"Double ration de frites" : Apparu moque Sarkozy et sa République à base de "tranches de jambon"

Publié à 08h54, le 08 novembre 2016 , Modifié à 11h19, le 08 novembre 2016

"Double ration de frites" : Apparu moque Sarkozy et sa République à base de "tranches de jambon"
Benoist Apparu © THOMAS SAMSON / AFP
Image Sylvain Chazot


C'est toujours la même histoire : Nicolas Sarkozy formule une proposition choc, tient un propos polémique, et le reste de la classe politique est contraint, pendant les jours suivants, de se positionner par rapport à cette nouvelle sortie.

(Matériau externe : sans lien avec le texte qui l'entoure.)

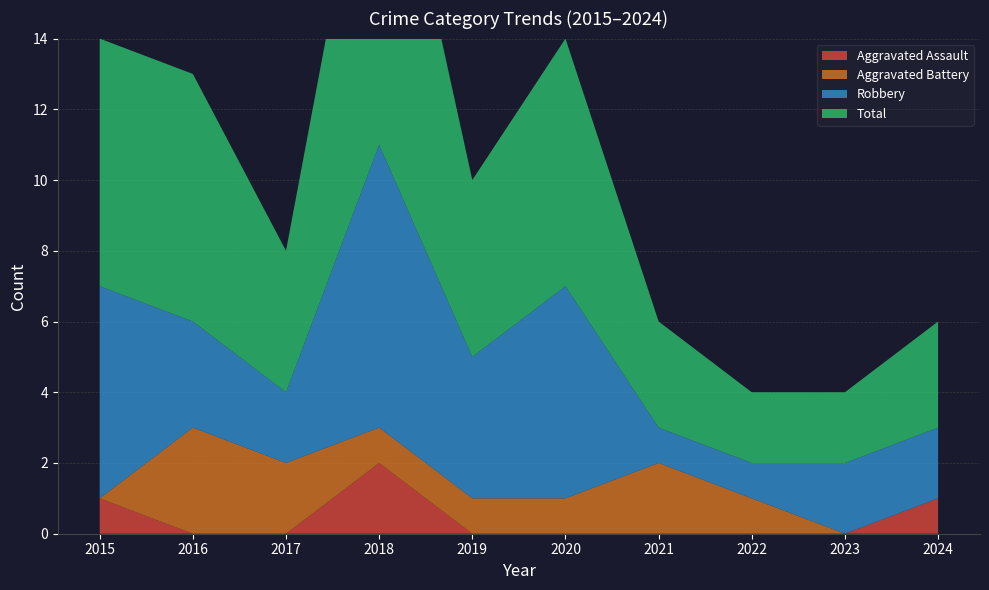

Reading left to right, what are all the values shown in this chart?

Aggravated Assault: 1	0	0	2	0	0	0	0	0	1
Aggravated Battery: 0	3	2	1	1	1	2	1	0	0
Robbery: 6	3	2	8	4	6	1	1	2	2
Total: 7	7	4	11	5	7	3	2	2	3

Nouvel exemple lundi 7 novembre. À Neuilly-sur-Seine, l'ancien chef de l'État a ainsi parlé, entre autres choses, des menus de substitution, formulant une proposition pas franchement diététique : ceux qui ne veulent pas manger de porc à la cantine n'ont qu'à prendre une "double-ration de frites" à la place du jambon ou des côtelettes.

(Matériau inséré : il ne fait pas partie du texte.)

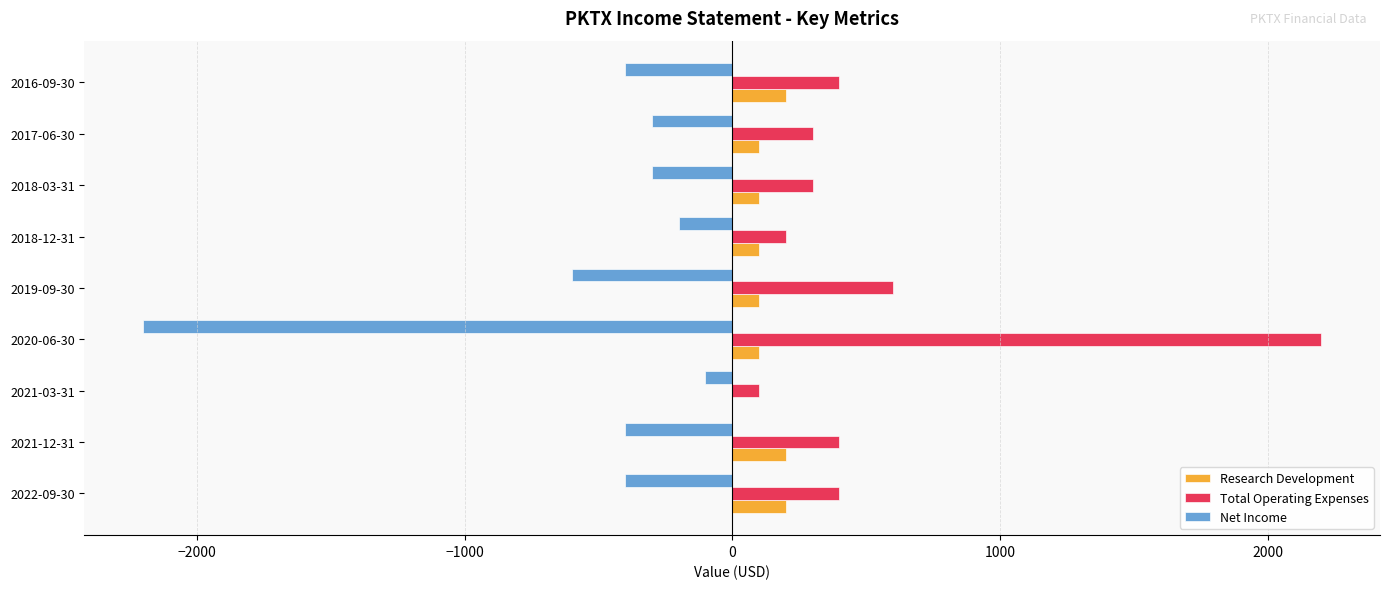

Which category has the highest value in the Net Income series?

2021-03-31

Quelques heures plus tard, les adversaires de Nicolas Sarkozy sont donc invités à réagir. Invité de LCI ce mardi 8 novembre, Benoist Apparu, porte-parole d'Alain Juppé, commente cette nouvelle sortie sarkozyste. Et pas en bien, figurez-vous. Il dit :

Il ajoute même : 'c'est ça la République, avoir des repas qui soient les mêmes pour tous'. Je ne suis pas sûr que la République se définisse par des tranches de jambon, pour ce qui me concerne. Et je ne suis pas sûr non plus que ce sujet-là soit à la hauteur de la présidentielle, et encore moins la façon dont on le traite.

Benoist Apparu déplore ainsi la façon dont certains sujets importants, comme la laïcité en l'espèce, sont abordés par le camp Sarkozy. Il dénonce ces "petites phrases de meeting qui sont très sympathiques pour les salles". "Les fans sont contents, ils applaudissent à ces jeux d'humour. Je ne suis pas sûr que ce soit comme ça que l'on mène une campagne électorale", commente l'ancien secrétaire d'État au Logement sous Nicolas Sarkozy.

Peut-être. Mais c'est en tout cas comme ça, du côté de chez Nicolas Sarkozy, que l'on entend gagner la primaire et parler au nom de "la majorité silencieuse", celle qui "prend le métro".